Depuis un an, le céramiste Peter Fink ne produit plus que des objets arborant la croix suisse. (photo Peter Fink) Depuis un an, le céramiste Peter Fink ne produit plus que des objets arborant la croix suisse. (photo Peter Fink)

Depuis plus d'un an, la croix blanche sur fond rouge se décline sur une multitude d'objets. Au point qu'elle a remplacé les motifs «ethno» des décennies précédentes.

Mais cette déferlante pourrait bien signifier l’essoufflement de la «suisse mania».

Symboles ancestraux de l’Helvétie, l’edelweiss et l’arbalète sont tombés aux oubliettes au profit de la croix fédérale qui fleurit partout, sur la vaisselle, les T-shirts, les téléphones ou encore les sacs.

Son graphisme simple a un impact visuel que seul le drapeau japonais peut lui envier, relève la conservatrice du Musée de design et d’arts appliqués contemporains (mu.dac)

Le drapeau suisse est aussi le seul au monde à être carré. «Il est reconnu partout, alors que, bien souvent, on a du mal à situer la Suisse», ajoute Chantal Prod’hom.

Le rapport des proportions de cette croix grecque (et non latine) touche à la perfection. Sa symétrie s’accorde avec des couleurs franches, le rouge et le blanc en l’occurrence.

Autant d’éléments qui ont contribué à imposer ce symbole national sur tout et sur n’importe quel objet.

Un emblème national bafoué

A l’heure où l’autodérision et la fameuse pudeur des Helvètes reflètent bien souvent leur attitude face à leurs propres symboles, on ne s’étonne donc plus de les voir ainsi bafouer leur emblème national.

«Ca marche du tonnerre, constate la gérante de la filiale lausannoise des Boutiques Metro. Les sacs, grands et petits, partent comme des petits pains!»

Josiane Chabrier observe tout de même que 80 pour cent des clients de cette «suisse mania», sont des touristes. «Les Suisses visent plutôt la provocation, en achetant par exemple, des sous-vêtements rouges à croix blanche», note-elle.

• • • • •

Recopiez fidèlement le passage de l'extrait sur la croix suisse compris entre « Autant d’éléments qui » et « leur emblème national. », bornes incluses. Les lignes ci-dessous n'interviennent en rien ici.

- Données brutes:
• • • • •

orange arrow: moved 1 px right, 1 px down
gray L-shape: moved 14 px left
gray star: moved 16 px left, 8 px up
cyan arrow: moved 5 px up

• • • • •

- Sortie de tâche:
Autant d’éléments qui ont contribué à imposer ce symbole national sur tout et sur n’importe quel objet.

Un emblème national bafoué

A l’heure où l’autodérision et la fameuse pudeur des Helvètes reflètent bien souvent leur attitude face à leurs propres symboles, on ne s’étonne donc plus de les voir ainsi bafouer leur emblème national.